The numbers tell the basic story. Donald John Trump, the name of the impeached president that should deservedly appear on indictments once his criminal regime is ended, learned from U.S. intelligence channels the threat posed by China's coronavirus on Jan. 22.
He thwarted testing and other health safety preparations. That way, he could minimize the dangers to the public and help bolster the stock market and jobs reports that are central to his re-election campaign.
As of March 1, meanwhile, the United States reported just 89 cases of coronavirus because of the difficulties of testing and other lack of federal action to warn the public.
One month later, on April 1, some 211,000 cases were reported in the United States.
By the end of this week, the New York Times was reporting that figure as more than 300,000 U.S. cases, causing more than 8,000 deaths. More than 3,500 of those deaths have occurred in New York State amidst a crisis in the availability of vital medical and protective equipment, the Times reported in Staggered U.S. Braces for More Infections as Death Toll Rises Above 8,000.
The withheld medical equipment, part of a pattern whereby Trump suggested that federal stockpiles would be allocated on the basis which state governors were "appreciative" and otherwise nice to him, raise well-founded suspicions that Trump and his team led by his son-in-law Jared Kushner are once again using federal resources to benefit his re-election campaign, financial cronies and foreign dictator allies.
In Trump to Governors: I'd Like You to Do Us a Favor, Though, New York Times columnist Michelle Goldberg drew an apt parallel to the Trump crime gang's use of $400 million in congressionally allocated military aid last summer.
The purpose of witholding the life-saving military aid in violation of law and government policy? To try to extort the announcement of a seeming bogus "investigation" of front-running Democratic presidential candidate Joe Biden and his son, Hunter Biden, according to many courageous impeachment witnesses who testified before the House despite threats against them that deterred more craven administration witnesses who refused to cooperate.

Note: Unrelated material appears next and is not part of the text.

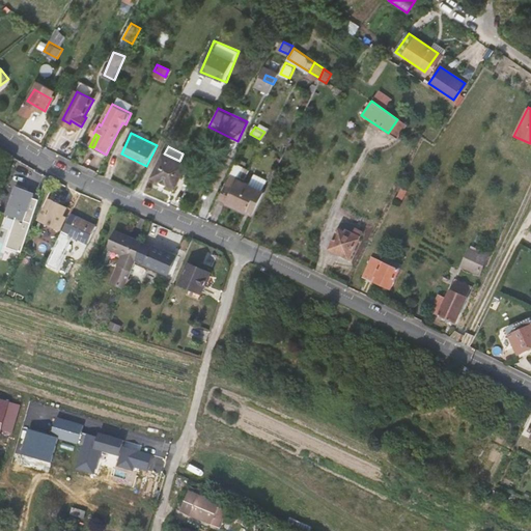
[(164,154),(152,176),(175,188),(187,165),(179,161),(164,154)]
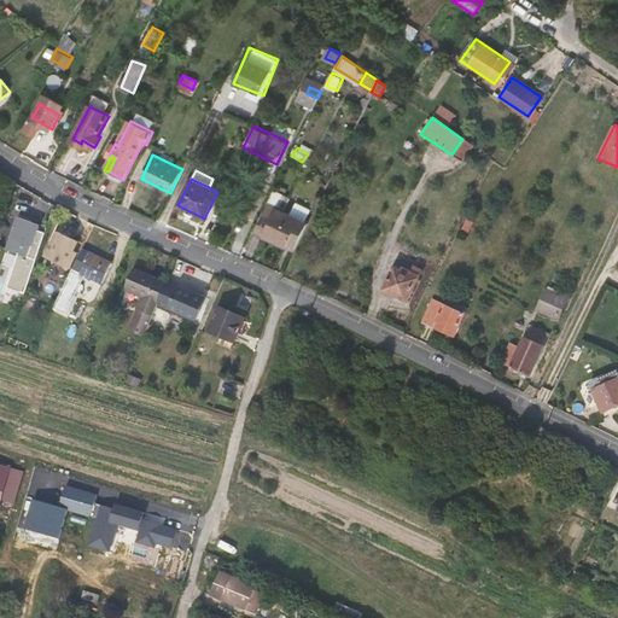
[(268,205),(260,221),(299,240),(307,223),(304,222),(310,210),(295,203),(289,215),(275,209),(277,207),(284,209),(289,198),(273,191),(266,204),(268,205)]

"There are a lot of parallels between the president's behavior now and during the whole Ukraine scandal," she quoted Representative Adam Schiff, the California Democrat who led Trump's impeachment prosecution, as telling her. "Certainly the most apparent is his demand that the governors basically pay fealty to him, praise him, or they'll suffer consequences."
Trump's extortion attempt against Ukraine formed the basis of the House impeachment of Trump in January before his acquittal by Senate Republican loyalists.
Some of those voting for acquittal, most notably Maine Republican Susan Collins, claimed in essence that they could acquit Trump without hearing evidence because he had learned his "lesson" via House proceedings and would not again violate his Constitutional oath and the public interest.
That's obviously wrong, as indicated by, among other things, the U.S. death toll and Trump's unceasing efforts to leverage his presidential powers during the pandemic for personal and partisan gain.